With 32 million Americans gaining health care coverage in the coming years and demanding services as a consequence the next challenge is addressing the supply side of the equation. Once these folks start putting their freshly minted insurance cards to use, who will actually perform the blood-pressure checks, treat the cancers and monitor the diabetes? Family physicians, who are on the front lines of this surge in demand, are already in short supply, as are nurses, whom the new law identifies as critical players in meeting some of the expected new demand for services. By 2020, when most of the currently uninsured will have been fully brought into the health care system, the American Academy of Family Physicians predicts a shortfall of 40,000 in the ranks of primary-care providers to treat them.
One way to address that gap would be to make primary-care medicine a more attractive field not just for physicians but also for nurse practitioners who receive an additional one to two years of training to expand their range of care into areas like anesthesia.
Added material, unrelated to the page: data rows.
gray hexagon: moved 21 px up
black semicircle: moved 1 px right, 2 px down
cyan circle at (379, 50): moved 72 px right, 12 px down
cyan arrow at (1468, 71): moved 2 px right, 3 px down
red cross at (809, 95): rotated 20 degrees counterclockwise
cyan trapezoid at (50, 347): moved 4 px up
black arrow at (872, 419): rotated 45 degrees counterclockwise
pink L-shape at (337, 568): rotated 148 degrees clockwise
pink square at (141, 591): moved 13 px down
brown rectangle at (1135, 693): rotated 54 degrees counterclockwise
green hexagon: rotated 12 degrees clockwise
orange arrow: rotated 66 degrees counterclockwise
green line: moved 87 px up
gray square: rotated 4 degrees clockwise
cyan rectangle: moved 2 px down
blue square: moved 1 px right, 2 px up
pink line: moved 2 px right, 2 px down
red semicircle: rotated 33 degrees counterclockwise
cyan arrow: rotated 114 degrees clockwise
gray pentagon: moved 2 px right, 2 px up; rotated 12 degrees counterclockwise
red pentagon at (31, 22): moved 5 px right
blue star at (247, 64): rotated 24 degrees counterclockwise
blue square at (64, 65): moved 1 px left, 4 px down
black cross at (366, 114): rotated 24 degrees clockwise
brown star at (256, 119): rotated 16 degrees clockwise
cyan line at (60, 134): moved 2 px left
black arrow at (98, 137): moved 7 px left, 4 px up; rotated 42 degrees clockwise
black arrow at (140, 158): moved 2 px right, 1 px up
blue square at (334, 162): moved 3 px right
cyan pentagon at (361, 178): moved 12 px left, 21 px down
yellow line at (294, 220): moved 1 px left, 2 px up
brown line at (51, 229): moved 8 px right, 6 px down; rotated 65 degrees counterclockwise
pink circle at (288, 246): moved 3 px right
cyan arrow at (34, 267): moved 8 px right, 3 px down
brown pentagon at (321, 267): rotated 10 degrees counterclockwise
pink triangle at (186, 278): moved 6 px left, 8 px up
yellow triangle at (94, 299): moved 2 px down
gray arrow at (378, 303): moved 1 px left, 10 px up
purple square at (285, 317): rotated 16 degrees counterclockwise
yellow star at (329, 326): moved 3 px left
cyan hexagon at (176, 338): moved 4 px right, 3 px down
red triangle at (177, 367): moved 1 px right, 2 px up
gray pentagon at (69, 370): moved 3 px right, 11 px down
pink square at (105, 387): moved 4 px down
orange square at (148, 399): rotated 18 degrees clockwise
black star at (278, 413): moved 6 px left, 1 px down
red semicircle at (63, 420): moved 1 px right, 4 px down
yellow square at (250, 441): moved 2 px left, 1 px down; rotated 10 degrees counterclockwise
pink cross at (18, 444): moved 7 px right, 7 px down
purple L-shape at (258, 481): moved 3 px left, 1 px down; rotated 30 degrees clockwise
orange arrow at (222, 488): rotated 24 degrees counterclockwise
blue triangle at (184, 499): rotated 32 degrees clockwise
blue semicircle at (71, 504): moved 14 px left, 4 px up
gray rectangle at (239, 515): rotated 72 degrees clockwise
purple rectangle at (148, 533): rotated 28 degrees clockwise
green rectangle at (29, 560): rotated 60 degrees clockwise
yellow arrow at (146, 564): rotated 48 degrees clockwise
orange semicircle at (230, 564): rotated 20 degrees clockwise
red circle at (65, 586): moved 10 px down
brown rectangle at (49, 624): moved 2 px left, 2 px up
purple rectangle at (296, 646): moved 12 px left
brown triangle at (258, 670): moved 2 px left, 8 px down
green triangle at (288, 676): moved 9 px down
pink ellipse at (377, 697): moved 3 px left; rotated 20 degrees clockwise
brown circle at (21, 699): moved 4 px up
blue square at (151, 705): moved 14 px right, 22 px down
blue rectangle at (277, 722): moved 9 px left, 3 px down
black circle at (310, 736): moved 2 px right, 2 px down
The new law calls for appropriations over five years to fund further training programs, scholarships and loan repayments for those entering primary care. But even if new students take up those offers this year, they won't be ready to treat patients for three to seven years. The law would also temporarily boost what primary-care providers receive for treating patients insured by Medicaid, the plan that will pick up nearly half of the newly covered.
In the long run, addressing the shortage of primary-care providers will take much more than money. "What is clear to me is that we cannot fix the problem by adding 32 million people to the mix and not changing the way we deliver care," says Susan DeVore, president and CEO of Premier Healthcare Alliance, a coalition of 2,300 not-for-profit hospitals dedicated to improving health care performance.
So what would fix the problem? Ideally, policy should address not just the question of who delivers care but also how and where services are provided. The new law, for example, recognizes that doctors can't be the only ones to provide care and that hospitals and physicians' offices can't be the only places where people receive health services. The law is expected to ultimately spend $11 billion to create more health centers based in communities and schools as well as nurse-managed clinics. It will also enhance the government-salaried National Health Service Corps of primary-care physicians, nurse practitioners and physician's assistants who target underserved regions and receive loan repayments or scholarships to subsidize their medical education.
The funding will also support programs like the "medical home," a team-based approach to delivering health care that breaks down the traditional hierarchy in which all health decisions are made by the physician. Instead, a medical home disperses responsibility across a range of providers and facilities, which allows existing hospitals and clinics to accommodate the increased demand for services without costly investments in capacity building.